▸ **PAGE TEXT**
********
This opinion will be unpublished and
may not be cited except as provided by
Minn. Stat. § 480A.08, subd. 3 (2002).
STATE OF MINNESOTA
IN COURT OF APPEALS
Galen J. Vaa, et al.,
ERA Evergreen Realty, Inc.,
Filed November 10, 2004
Clay County District Court
File No. C8-03-473
Wilbur W. Fluegel, Fluegel Law Office, 150 South Fifth Street, Suite 3475, Minneapolis, MN 55402 (for appellants)
Paul D. Reuvers, Iverson Reuvers, LLC, 9321 Ensign Avenue South, Bloomington, MN 55438 (for respondent)
Considered and decided by Randall, Presiding Judge; Willis, Judge; and Minge, Judge.
U N P U B L I S H E D O P I N I O N
Appellants Galen and Sharon Vaa challenge the district court’s grant of summary judgment to respondent Clay County. The Vaas sued Clay County, alleging that its Planning Director misrepresented the location of appellants’ home relative to the Red River’s 100-year floodplain. They based their action on this state’s recognition of claims under the Restatement (Second) of Torts § 552 for information supplied for the guidance of others and the state’s recognition of common-law claims against municipalities for negligent misrepresentation of fact. The district court held that Clay County was protected by vicarious official immunity and that it owed no duty to appellants under the Restatement (Second) of Torts § 552, but it found that summary judgment was inappropriate on the claim of negligent misrepresentation of fact. The Vaas appealed. Because we find that summary judgment was appropriate because the county owed no duty to the Vaas under the claim based on the Restatement (Second) of Torts § 552 or under the Vaas’ common-law claim of negligent misrepresentation of fact, we affirm.
In the spring of 1985, appellants Galen and Sharon Vaa engaged ERA Evergreen Realty in Fargo, North Dakota, to help them find a new home. ERA showed the Vaas a home abutting the Red River, but the Vaas expressed concern about purchasing a home so close to a river with a history of flooding. They wanted to make sure that the property was above the 100-year floodplain, and ERA told the Vaas that it believed that it was.
The Vaas subsequently entered an agreement to purchase the property, which is located on lots 11 and 11A of the Crestwood Subdivision in Kurtz Township, Clay County. ERA agreed to arrange a survey of the property to confirm that it was located above the 100-year floodplain, and ERA assessed the Vaas a surveying charge, which is reflected in the closing statement.
On July 22, 1985, the Vaas granted a mortgage on the property to Norwest Bank to secure a loan for its purchase. The following day, the Vaas signed a warranty deed of sale to purchase the Crestwood property. The Vaas contend that their purchase of the property was contingent on the property being located above the 100-year floodplain, but no such contingency is mentioned in the mortgage or warranty deed.
********
▸ **PROVIDED RECORDS**
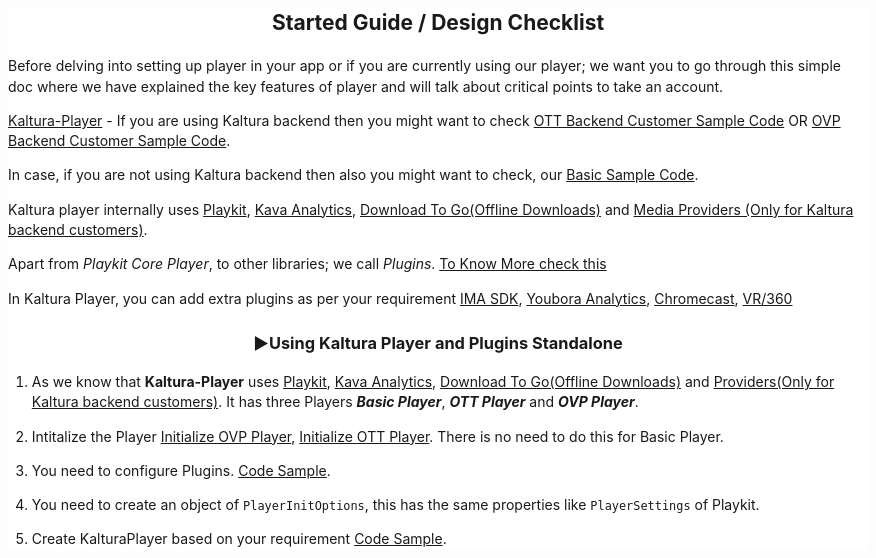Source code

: <p>
<h2 style="text-align:center" >Started Guide / Design Checklist</h2>
</p>

Before delving into setting up player in your app or if you are currently using our player; we want you to go through this simple doc where we have explained the key features of player and will talk about critical points to take an account. 

[Kaltura-Player](https://kaltura.github.io/playkit/guide/android/migration/KalturaPlayer.html) - If you are using Kaltura backend then you might want to check 
[OTT Backend Customer Sample Code](https://github.com/kaltura/kaltura-player-android-samples/tree/develop/OTTSamples) OR
[OVP Backend Customer Sample Code](https://github.com/kaltura/kaltura-player-android-samples/tree/develop/OVPSamples).

In case, if you are not using Kaltura backend then also you might want to check, our [Basic Sample Code](https://github.com/kaltura/kaltura-player-android-samples/tree/develop/BasicSamples).

Kaltura player internally uses [Playkit](https://github.com/kaltura/playkit-android), [Kava Analytics](https://github.com/kaltura/playkit-android-kava), [Download To Go(Offline Downloads)](https://github.com/kaltura/playkit-dtg-android) and [Media Providers (Only for Kaltura backend customers)](https://github.com/kaltura/playkit-android-providers).

Apart from *Playkit Core Player*, to other libraries; we call *Plugins*. [To Know More check this](https://kaltura.github.io/playkit/#components)

In Kaltura Player, you can add extra plugins as per your requirement [IMA SDK](https://github.com/kaltura/playkit-android-ima), [Youbora Analytics](https://github.com/kaltura/playkit-android-youbora), [Chromecast](https://github.com/kaltura/playkit-android-googlecast), [VR/360](https://github.com/kaltura/playkit-android-vr)


<p>
<h3 style="text-align:center">&#x25ba;Using Kaltura Player and Plugins Standalone</h3>
</p>

1. As we know that **Kaltura-Player** uses [Playkit](https://github.com/kaltura/playkit-android), [Kava Analytics](https://github.com/kaltura/playkit-android-kava), [Download To Go(Offline Downloads)](https://github.com/kaltura/playkit-dtg-android) and [Providers(Only for Kaltura backend customers)](https://github.com/kaltura/playkit-android-providers). It has three Players ***Basic Player***, ***OTT Player*** and ***OVP Player***.

2. Intitalize the Player [Initialize OVP Player](https://github.com/kaltura/kaltura-player-android-samples/blob/78c1f6b4f3898c301d394947061b4a458ab284ea/OVPSamples/BasicSetup/app/src/main/java/com/kaltura/playkit/samples/basicsample/DemoApplication.kt#L13), [Initialize OTT Player](https://github.com/kaltura/kaltura-player-android-samples/blob/78c1f6b4f3898c301d394947061b4a458ab284ea/OTTSamples/BasicSetup/app/src/main/java/com/kaltura/playkit/samples/basicsample/DemoApplication.kt#L13). There is no need to do this for Basic Player.

3. You need to configure Plugins. [Code Sample](https://github.com/kaltura/kaltura-player-android-samples/blob/78c1f6b4f3898c301d394947061b4a458ab284ea/AdvancedSamples/FullDemo/playkitdemo/src/main/java/com/kaltura/playkitdemo/MainActivity.kt#L674).

4. You need to create an object of `PlayerInitOptions`, this has the same properties like `PlayerSettings` of Playkit.

5. Create KalturaPlayer based on your requirement [Code Sample](https://github.com/kaltura/kaltura-player-android-samples/blob/78c1f6b4f3898c301d394947061b4a458ab284ea/AdvancedSamples/FullDemo/playkitdemo/src/main/java/com/kaltura/playkitdemo/MainActivity.kt#L306).
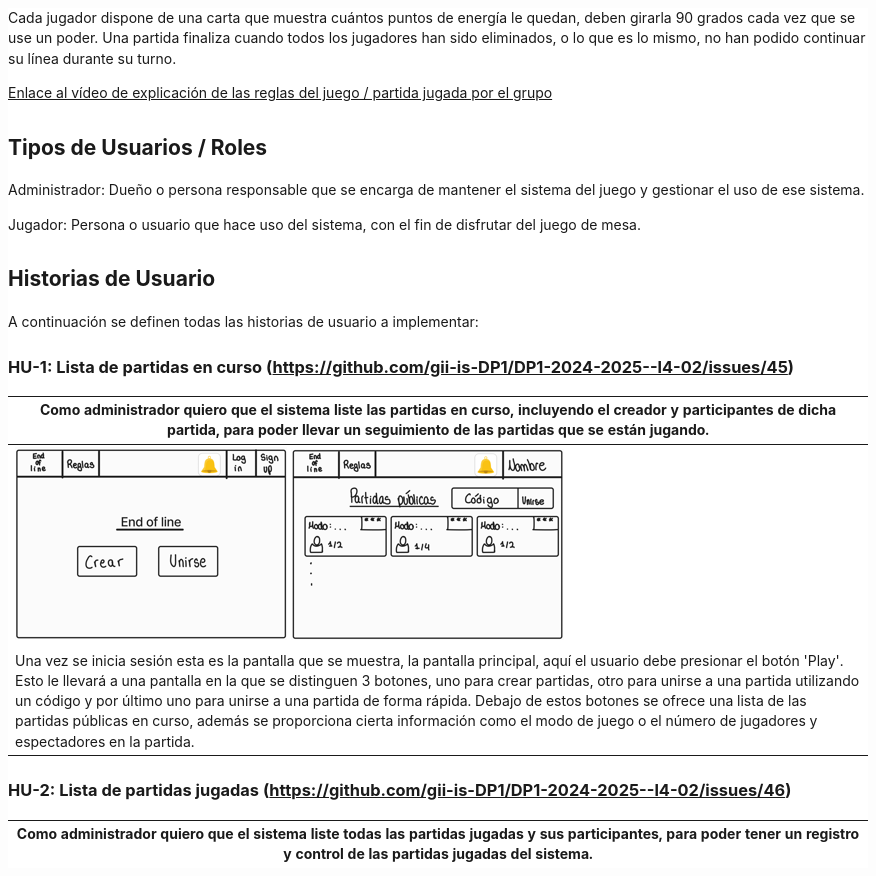 Cada jugador dispone de una carta que muestra cuántos puntos de energía le quedan, deben girarla 90 grados cada vez que se use un poder.
Una partida finaliza cuando todos los jugadores han sido eliminados, o lo que es lo mismo, no han podido continuar su línea durante su turno.

[Enlace al vídeo de explicación de las reglas del juego / partida jugada por el grupo](https://www.youtube.com/watch?v=BimBk3iC7rs)

## Tipos de Usuarios / Roles

Administrador: Dueño o persona responsable que se encarga de mantener el sistema del juego y gestionar el uso de ese sistema.

Jugador: Persona o usuario que hace uso del sistema, con el fin de disfrutar del juego de mesa.

## Historias de Usuario

A continuación se definen  todas las historias de usuario a implementar:

 ### HU-1: Lista de partidas en curso (https://github.com/gii-is-DP1/DP1-2024-2025--l4-02/issues/45)
|Como administrador quiero que el sistema liste las partidas en curso, incluyendo el creador y participantes de dicha partida, para poder llevar un seguimiento de las partidas que se están jugando.| 
|-----|
|![alt text](mockups/image-2.png)  ![alt text](mockups/image-7.png)|
|Una vez se inicia sesión esta es la pantalla que se muestra, la pantalla principal, aquí el usuario debe presionar el botón 'Play'. Esto le llevará a una pantalla en la que se distinguen 3 botones, uno para crear partidas, otro para unirse a una partida utilizando un código y por último uno para unirse a una partida de forma rápida. Debajo de estos botones se ofrece una lista de las partidas públicas en curso, además se proporciona cierta información como el modo de juego o el número de jugadores y espectadores en la partida.|

 ### HU-2: Lista de partidas jugadas (https://github.com/gii-is-DP1/DP1-2024-2025--l4-02/issues/46)
|Como administrador quiero que el sistema liste todas las partidas jugadas y sus participantes, para poder tener un registro y control de las partidas jugadas del sistema.| 
|-----|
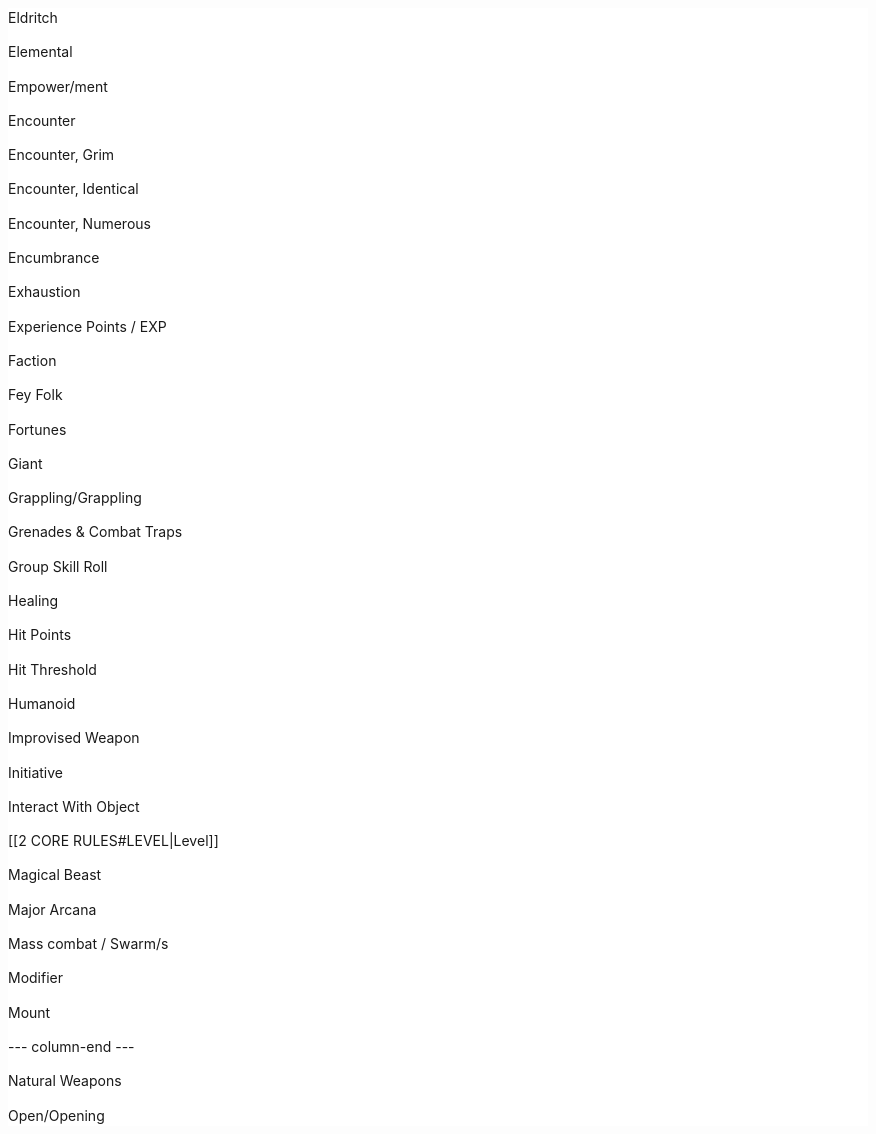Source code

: Eldritch

Elemental

Empower/ment

Encounter

Encounter, Grim

Encounter, Identical

Encounter, Numerous

Encumbrance

Exhaustion

Experience Points / EXP

Faction

Fey Folk

Fortunes

Giant

Grappling/Grappling

Grenades & Combat Traps

Group Skill Roll

Healing

Hit Points

Hit Threshold

Humanoid

Improvised Weapon

Initiative

Interact With Object

[[2 CORE RULES#LEVEL|Level]]

Magical Beast

Major Arcana

Mass combat / Swarm/s

Modifier

Mount


--- column-end ---

Natural Weapons

Open/Opening
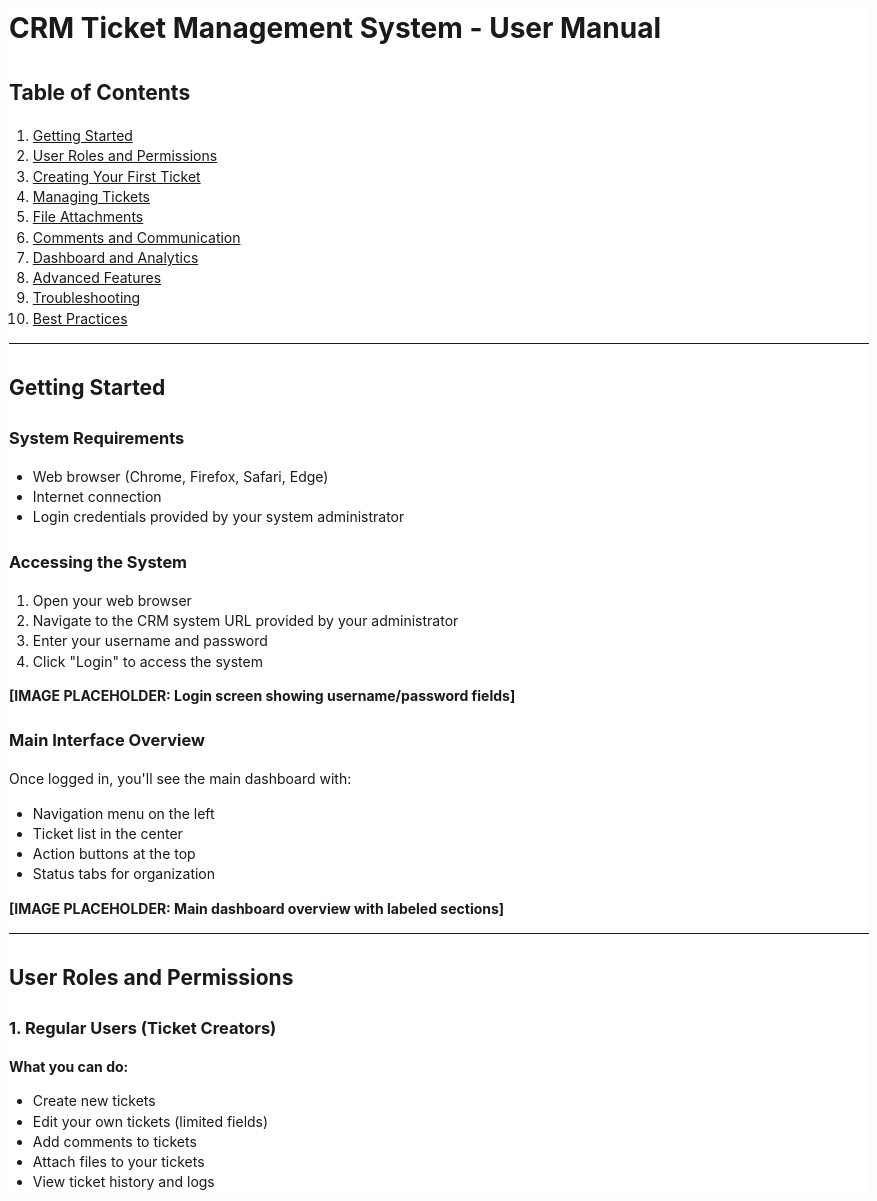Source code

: # CRM Ticket Management System - User Manual

## Table of Contents
1. [Getting Started](#getting-started)
2. [User Roles and Permissions](#user-roles-and-permissions)
3. [Creating Your First Ticket](#creating-your-first-ticket)
4. [Managing Tickets](#managing-tickets)
5. [File Attachments](#file-attachments)
6. [Comments and Communication](#comments-and-communication)
7. [Dashboard and Analytics](#dashboard-and-analytics)
8. [Advanced Features](#advanced-features)
9. [Troubleshooting](#troubleshooting)
10. [Best Practices](#best-practices)

---

## Getting Started

### System Requirements
- Web browser (Chrome, Firefox, Safari, Edge)
- Internet connection
- Login credentials provided by your system administrator

### Accessing the System
1. Open your web browser
2. Navigate to the CRM system URL provided by your administrator
3. Enter your username and password
4. Click "Login" to access the system

**[IMAGE PLACEHOLDER: Login screen showing username/password fields]**

### Main Interface Overview
Once logged in, you'll see the main dashboard with:
- Navigation menu on the left
- Ticket list in the center
- Action buttons at the top
- Status tabs for organization

**[IMAGE PLACEHOLDER: Main dashboard overview with labeled sections]**

---

## User Roles and Permissions

### 1. Regular Users (Ticket Creators)
**What you can do:**
- Create new tickets
- Edit your own tickets (limited fields)
- Add comments to tickets
- Attach files to your tickets
- View ticket history and logs
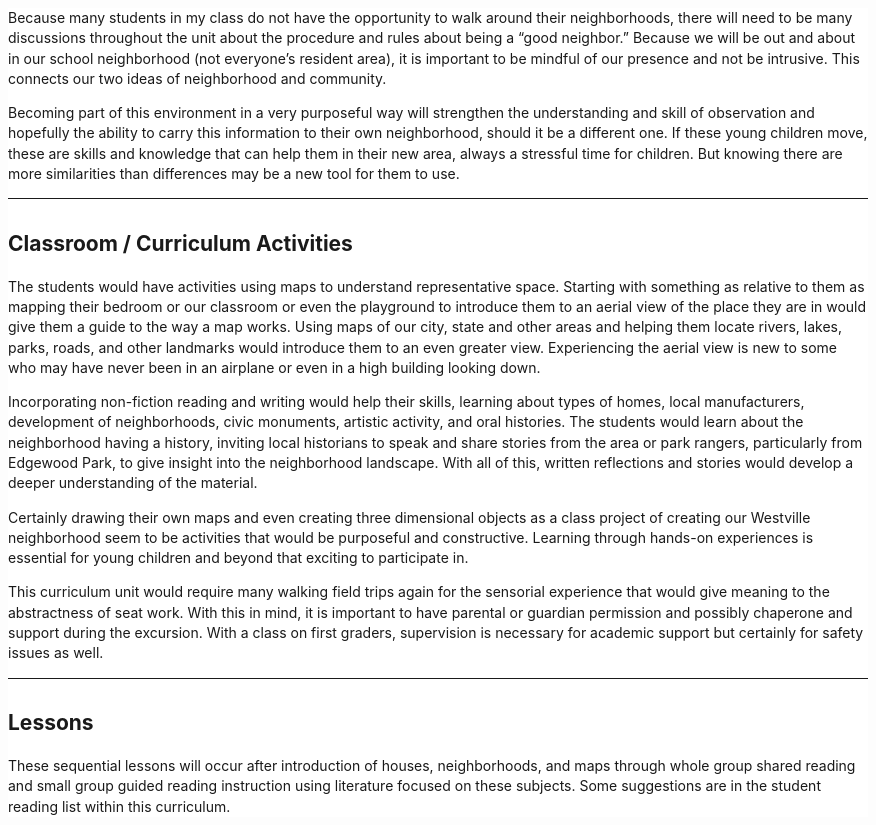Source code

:   Because many students in my class do not have the opportunity to walk around their neighborhoods, there will need to be many discussions throughout the unit about the procedure and rules about being a “good neighbor.”  Because we will be out and about in our school neighborhood (not everyone’s resident area), it is important to be mindful of our presence and not be intrusive.  This connects our two ideas of neighborhood and community.
 </p>
<p>
  Becoming part of this environment in a very purposeful way will strengthen the understanding and skill of observation and hopefully the ability to carry this information to their own neighborhood, should it be a different one.  If these young children move, these are skills and knowledge that can help them in their new area, always a stressful time for children.  But knowing there are more similarities than differences may be a new tool for them to use.
 </p>

<hr/>
 <h2>
  Classroom / Curriculum Activities
 </h2>
 <p>
  The students would have activities using maps to understand representative space.  Starting with something as relative to them as mapping their bedroom or our classroom or even the playground to introduce them to an aerial view of the place they are in would give them a guide to the way a map works.  Using maps of our city, state and other areas and helping them locate rivers, lakes, parks, roads, and other landmarks would introduce them to an even greater view.  Experiencing the aerial view is new to some who may have never been in an airplane or even in a high building looking down.
 </p>
<p>
  Incorporating non-fiction reading and writing would help their skills, learning about types of homes, local manufacturers, development of neighborhoods, civic monuments, artistic activity, and oral histories.  The students would learn about the neighborhood having a history, inviting local historians to speak and share stories from the area or park rangers, particularly from Edgewood Park, to give insight into the neighborhood landscape.  With all of this, written reflections and stories would develop a deeper understanding of the material.
 </p>
<p>
  Certainly drawing their own maps and even creating three dimensional objects as a class project of creating our Westville neighborhood seem to be activities that would be purposeful and constructive.  Learning through hands-on experiences is essential for young children and beyond that exciting to participate in.
 </p>
<p>
  This curriculum unit would require many walking field trips again for the sensorial experience that would give meaning to the abstractness of seat work.  With this in mind, it is important to have parental or guardian permission and possibly chaperone and support during the excursion.  With a class on first graders, supervision is necessary for academic support but certainly for safety issues as well.
 </p>

<hr/>
 <h2>
  Lessons
 </h2>
 <p>
  These sequential lessons will occur after introduction of houses, neighborhoods, and maps through whole group shared reading and small group guided reading instruction using literature focused on these subjects.  Some suggestions are in the student reading list within this curriculum.
 </p>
********
▸ **THE PROBLEM**
In the court opinion, write out the stretch from "The Vaas subsequently" through "or warranty deed.", substituting "the lender" for "Norwest Bank". Answer from the text alone.

▸ **SOLUTION TO THE PROBLEM**
The Vaas subsequently entered an agreement to purchase the property, which is located on lots 11 and 11A of the Crestwood Subdivision in Kurtz Township, Clay County. ERA agreed to arrange a survey of the property to confirm that it was located above the 100-year floodplain, and ERA assessed the Vaas a surveying charge, which is reflected in the closing statement.
On July 22, 1985, the Vaas granted a mortgage on the property to the lender to secure a loan for its purchase. The following day, the Vaas signed a warranty deed of sale to purchase the Crestwood property. The Vaas contend that their purchase of the property was contingent on the property being located above the 100-year floodplain, but no such contingency is mentioned in the mortgage or warranty deed.